# SOURCE MATERIAL:
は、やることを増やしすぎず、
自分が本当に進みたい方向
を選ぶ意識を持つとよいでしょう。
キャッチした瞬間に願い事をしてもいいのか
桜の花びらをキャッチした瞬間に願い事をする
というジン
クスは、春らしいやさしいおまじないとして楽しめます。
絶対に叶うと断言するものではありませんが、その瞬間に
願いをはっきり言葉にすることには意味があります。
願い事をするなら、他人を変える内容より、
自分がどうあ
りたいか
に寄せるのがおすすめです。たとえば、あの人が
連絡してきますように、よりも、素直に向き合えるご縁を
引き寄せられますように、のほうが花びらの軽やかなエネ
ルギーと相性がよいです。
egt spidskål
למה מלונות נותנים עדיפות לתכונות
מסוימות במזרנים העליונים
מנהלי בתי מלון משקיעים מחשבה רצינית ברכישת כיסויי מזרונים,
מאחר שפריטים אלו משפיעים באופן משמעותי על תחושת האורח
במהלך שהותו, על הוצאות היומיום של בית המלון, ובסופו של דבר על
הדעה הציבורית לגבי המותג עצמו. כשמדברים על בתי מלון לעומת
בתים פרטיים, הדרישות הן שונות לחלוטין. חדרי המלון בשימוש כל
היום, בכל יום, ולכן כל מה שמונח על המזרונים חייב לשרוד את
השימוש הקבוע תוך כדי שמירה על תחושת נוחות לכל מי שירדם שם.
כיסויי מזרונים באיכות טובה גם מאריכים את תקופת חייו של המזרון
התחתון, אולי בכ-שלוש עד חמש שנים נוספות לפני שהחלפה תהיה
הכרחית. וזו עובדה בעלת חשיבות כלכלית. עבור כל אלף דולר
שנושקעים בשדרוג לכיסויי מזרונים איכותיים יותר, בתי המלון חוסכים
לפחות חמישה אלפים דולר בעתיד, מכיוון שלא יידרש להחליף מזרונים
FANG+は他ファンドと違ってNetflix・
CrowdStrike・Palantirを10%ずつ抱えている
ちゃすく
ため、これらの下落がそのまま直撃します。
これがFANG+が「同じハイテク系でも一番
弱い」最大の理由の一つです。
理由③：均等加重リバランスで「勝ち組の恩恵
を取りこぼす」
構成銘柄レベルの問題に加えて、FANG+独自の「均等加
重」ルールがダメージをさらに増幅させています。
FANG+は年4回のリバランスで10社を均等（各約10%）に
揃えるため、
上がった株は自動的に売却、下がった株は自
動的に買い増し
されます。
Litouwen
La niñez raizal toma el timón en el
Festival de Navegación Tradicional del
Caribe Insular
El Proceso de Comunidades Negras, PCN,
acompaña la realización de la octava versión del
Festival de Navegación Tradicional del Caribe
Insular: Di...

# THE PROBLEM:
Your answer should be a single number: how many lines of the material contain the word "Festival".

# WRITTEN RESPONSE:
2